Antigonus Doson and the Hellenic League with Cleomenes III

Upon taking the throne in 235 BC after the death of Leonidas II, Cleomenes III undertook an ambitious political restoration of Sparta's power by returning to a legendary political tradition of Lycurgus.

The king of Macedonia, Antigonus III Doson, responded and regained the influence lost from the Peloponnese since almost two decades. In 224, he signed an alliance with the Achaeans, Boeotians, Thessalians and the Acarnanians. Antigonus drove out the Spartans from Argos and took Orchomenos and Mantineia. In 223, Cleomenes attacked and invaded Megalopolis, thus returning to military practices which had disappeared from Greece since the beginning of the 3rd century BC.
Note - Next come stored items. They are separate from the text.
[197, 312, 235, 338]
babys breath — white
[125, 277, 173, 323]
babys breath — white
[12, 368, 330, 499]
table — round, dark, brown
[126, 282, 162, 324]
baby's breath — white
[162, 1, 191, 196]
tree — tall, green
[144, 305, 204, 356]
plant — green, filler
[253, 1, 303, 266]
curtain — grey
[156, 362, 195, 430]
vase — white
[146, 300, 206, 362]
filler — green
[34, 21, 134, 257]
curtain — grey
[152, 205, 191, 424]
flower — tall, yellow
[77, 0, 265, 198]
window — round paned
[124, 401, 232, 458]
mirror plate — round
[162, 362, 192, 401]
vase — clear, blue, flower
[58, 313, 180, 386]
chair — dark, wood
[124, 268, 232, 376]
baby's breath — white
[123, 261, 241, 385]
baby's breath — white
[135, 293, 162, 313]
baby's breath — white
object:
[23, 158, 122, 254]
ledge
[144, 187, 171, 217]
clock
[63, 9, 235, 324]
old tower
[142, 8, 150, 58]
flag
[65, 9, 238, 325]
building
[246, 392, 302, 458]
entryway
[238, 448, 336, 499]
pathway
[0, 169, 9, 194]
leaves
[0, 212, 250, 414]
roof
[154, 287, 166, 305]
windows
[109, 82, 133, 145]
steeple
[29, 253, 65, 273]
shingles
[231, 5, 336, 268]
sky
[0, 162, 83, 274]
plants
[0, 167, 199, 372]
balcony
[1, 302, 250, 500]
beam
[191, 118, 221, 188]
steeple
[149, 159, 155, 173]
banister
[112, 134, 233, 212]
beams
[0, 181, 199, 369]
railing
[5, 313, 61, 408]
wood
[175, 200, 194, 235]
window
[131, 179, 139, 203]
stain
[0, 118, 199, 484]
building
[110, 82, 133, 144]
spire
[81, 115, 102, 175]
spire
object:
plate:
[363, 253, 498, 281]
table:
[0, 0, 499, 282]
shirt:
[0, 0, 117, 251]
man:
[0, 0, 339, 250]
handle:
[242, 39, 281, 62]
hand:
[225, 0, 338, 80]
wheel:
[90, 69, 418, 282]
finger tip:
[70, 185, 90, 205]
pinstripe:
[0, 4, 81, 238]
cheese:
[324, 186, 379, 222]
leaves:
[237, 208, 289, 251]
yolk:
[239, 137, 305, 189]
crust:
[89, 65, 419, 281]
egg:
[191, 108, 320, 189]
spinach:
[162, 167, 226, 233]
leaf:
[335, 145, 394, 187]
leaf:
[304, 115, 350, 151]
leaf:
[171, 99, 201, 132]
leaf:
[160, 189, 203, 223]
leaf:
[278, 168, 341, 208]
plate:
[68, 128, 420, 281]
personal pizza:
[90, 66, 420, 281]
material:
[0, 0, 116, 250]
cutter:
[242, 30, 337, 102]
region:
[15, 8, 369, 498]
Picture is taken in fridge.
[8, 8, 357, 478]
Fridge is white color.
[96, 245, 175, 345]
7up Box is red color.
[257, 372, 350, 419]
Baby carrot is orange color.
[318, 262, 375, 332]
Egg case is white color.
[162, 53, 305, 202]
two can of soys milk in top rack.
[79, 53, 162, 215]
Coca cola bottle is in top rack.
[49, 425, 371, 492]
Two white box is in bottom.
In 222 BC, Ptolemy ceased financial support for Cleomenes.

Forces

Cleomenes had 10,000 infantrymen, composed by hoplites, perioikoi and about 650 cavalry. The Spartan phalanx, under the command of Cleomenes, was arranged on a hill named Olympus, near Sellasia, and were supported by a body of light infantry mercenaries. The allied troops of Sparta and the perioikoi phalanx were led by commander Eucleidas, and located on the other hill, called Evas, at the left wing. The centre was made up of Spartan cavalry, supported by other light infantrymen. Cleomenes probably hoped for a higher tactical position that would compensate numerical inferiority: it had dug a ditch and raised the palisade all along the front line.

Antigonus, on his side, could count up to a superior force, with the total of around 30,000 men. For the first time since the beginning of the 3rd century BC, the Macedonians aligned with this countryside against the national army of Sparta and without their infantry. Antigonous alone had 20,000 men. The allies had provided him consequent contingencies, notably the cavalry: 1,000 Achaeans, as much the Megalopolitans.

Antigonus placed the Macedonian phalanges facing at the Spartan phalanges at Olympus hill, with the order to tighten on 32 rows. It laid out a screen of light infantry in front of the phalanges. Its own cavalry, a mixture of Macedonians, Achaeans (led by Philoppemenes), the Boeotians and its mercernaries under the commander of Alexander, were placed in front of the Spartan cavalry in the centre. The Macedonian right wing on Evas hill, whose slopes were strong, did not form phalange, but adopted a more flexible formation to facilitate the progression on the difficult ground. It was there that also the Illyrian allies of Antigonus and their head, Demetrius of Pharos, had a commandment of all of his right wing.